Extract to read:
Despite Harper’s Dominance, Nationals Offense Is Flagging

Plenty has gone wrong for the Nationals in the early going. Dan Haren is basically broken, Gio Gonzalez might be and Stephen Strasburg — while pitching well — has not kept up the star pace expected of him in the early going. The offense might be just as concerning, however. Despite Bryce Harper’s continuous blossoming, a combination of injuries and underperformance has conspired to make the Nats’ offense one of the worst in the game.

As we sit here this afternoon, Harper — who sports a .312/.400/.633 slash line, with a .434 wOBA and 180 wRC+ — has been one of the 10 best hitters in the game, and Washington has needed every bit of his production. As a team, the Nats’ 83 wRC+ is 27th overall, and over the past 14 days they have sunk even further, to a 61 wRC+ that is dead last in the game. Things don’t improve if you take pitchers out of the equation, as their standing raises only to an 89 wRC+ that is sixth-worst and a 68 wRC+ that is still dead last, respectively.

Unfortunately, the list of culprits here is not only long, but also distinguished. Adam LaRoche is a chief culprit. After putting together the best season of his career in his age-32 season in 2012, LaRoche has plopped back to earth thus far in ’13. His strikeout rate has jumped, perhaps partially thanks to the fact that he has stopped swinging at pitches. His 38% swing rate is 13th-lowest in the game, and represents a four percent drop from last season. His contact rates have also dropped a bit, particularly on pitches out of the strike zone. LaRoche’s batted ball profile remains largely the same, and he is sporting a fantastically low batting average on balls in play, so there should be a rebound coming. However, until it does he is going to be a sinkhole in that lineup, especially considering the fact that he has hit fourth or fifth for the most of the season.

Given data:
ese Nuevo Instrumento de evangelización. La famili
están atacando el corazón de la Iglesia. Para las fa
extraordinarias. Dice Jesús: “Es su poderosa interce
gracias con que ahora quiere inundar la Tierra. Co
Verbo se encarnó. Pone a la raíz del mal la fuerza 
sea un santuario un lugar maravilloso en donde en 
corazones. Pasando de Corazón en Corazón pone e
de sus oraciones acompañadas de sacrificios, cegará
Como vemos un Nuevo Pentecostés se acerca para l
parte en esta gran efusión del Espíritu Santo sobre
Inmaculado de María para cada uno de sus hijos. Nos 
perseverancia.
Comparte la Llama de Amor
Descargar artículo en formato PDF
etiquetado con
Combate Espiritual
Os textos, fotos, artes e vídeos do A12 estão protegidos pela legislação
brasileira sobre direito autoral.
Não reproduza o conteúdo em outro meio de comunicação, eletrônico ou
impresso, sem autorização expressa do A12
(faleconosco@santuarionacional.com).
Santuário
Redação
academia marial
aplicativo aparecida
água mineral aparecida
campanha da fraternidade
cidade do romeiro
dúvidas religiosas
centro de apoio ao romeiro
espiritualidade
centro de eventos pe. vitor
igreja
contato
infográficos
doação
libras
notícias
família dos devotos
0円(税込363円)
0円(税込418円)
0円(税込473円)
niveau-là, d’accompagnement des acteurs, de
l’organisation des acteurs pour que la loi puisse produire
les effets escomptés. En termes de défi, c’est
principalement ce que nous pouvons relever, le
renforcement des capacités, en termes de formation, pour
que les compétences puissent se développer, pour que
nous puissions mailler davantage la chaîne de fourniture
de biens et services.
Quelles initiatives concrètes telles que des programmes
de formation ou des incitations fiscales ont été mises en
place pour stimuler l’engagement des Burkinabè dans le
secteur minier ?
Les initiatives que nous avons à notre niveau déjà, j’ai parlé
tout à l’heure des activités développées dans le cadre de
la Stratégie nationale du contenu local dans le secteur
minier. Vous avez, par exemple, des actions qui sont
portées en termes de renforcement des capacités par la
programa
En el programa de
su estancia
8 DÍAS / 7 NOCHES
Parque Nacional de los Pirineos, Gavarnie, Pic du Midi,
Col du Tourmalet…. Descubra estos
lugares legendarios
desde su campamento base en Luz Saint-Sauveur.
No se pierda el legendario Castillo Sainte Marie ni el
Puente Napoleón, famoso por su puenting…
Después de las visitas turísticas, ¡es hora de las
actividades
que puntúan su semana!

Task instructions:
1. Answer these questions from the article on the Nationals' flagging offense:
(a) What wRC+ does Bryce Harper carry?
(b) What is the Nationals' team wRC+ over the past 14 days?
(c) What is Adam LaRoche's swing rate this season?
2. Continue the article on the Nationals' flagging offense from where it stops.

Per-task outputs:
1.
(a) 180
(b) 61, which is last in the game
(c) 38%, the 13th-lowest in the game and four percent below last season's

2.
Another reason that LaRoche looks like such a problem is because the question of whether or not Ryan Zimmerman should move across the diamond from third to first is slowly becoming not an “if” question, but rather a “when” question. Once one of the best fielders at the hot corner, Zimmerman is knee deep in his third straight season of being below average with the leather. Whether by DRS, UZR or the Fans Scouting Report — where his overall score has dropped from 79 in 2010, to 75 in ’11 and then to 66 last season — Zimmerman can simply no longer be considered an asset defensively. If LaRoche wasn’t around, moving him over to first wouldn’t be a big deal, as Anthony Rendon’s very healthy on-base percentages both at Double-A and in his brief major league trial show, he probably isn’t going to need much more seasoning in the minors. However, having LaRoche under contract for both this year and next at the very least creates a logjam.

We were talking about offense though, weren’t we? I think we were. And Zimmerman’s offense has lefty plenty to be desired, as well, though hopefully he will pick it up now that he has returned from his hamstring injury. It’s worth noting though that Zimmerman seems to always be battling a nagging injury of some sort, so it’s not like we should be expecting him to start being pain-free. Others in this constantly pained group include right fielder Jayson Werth, center fielder Denard Span and second baseman Danny Espinosa. All have battled something or other in the early going, and none is producing offense at a league average rate just yet.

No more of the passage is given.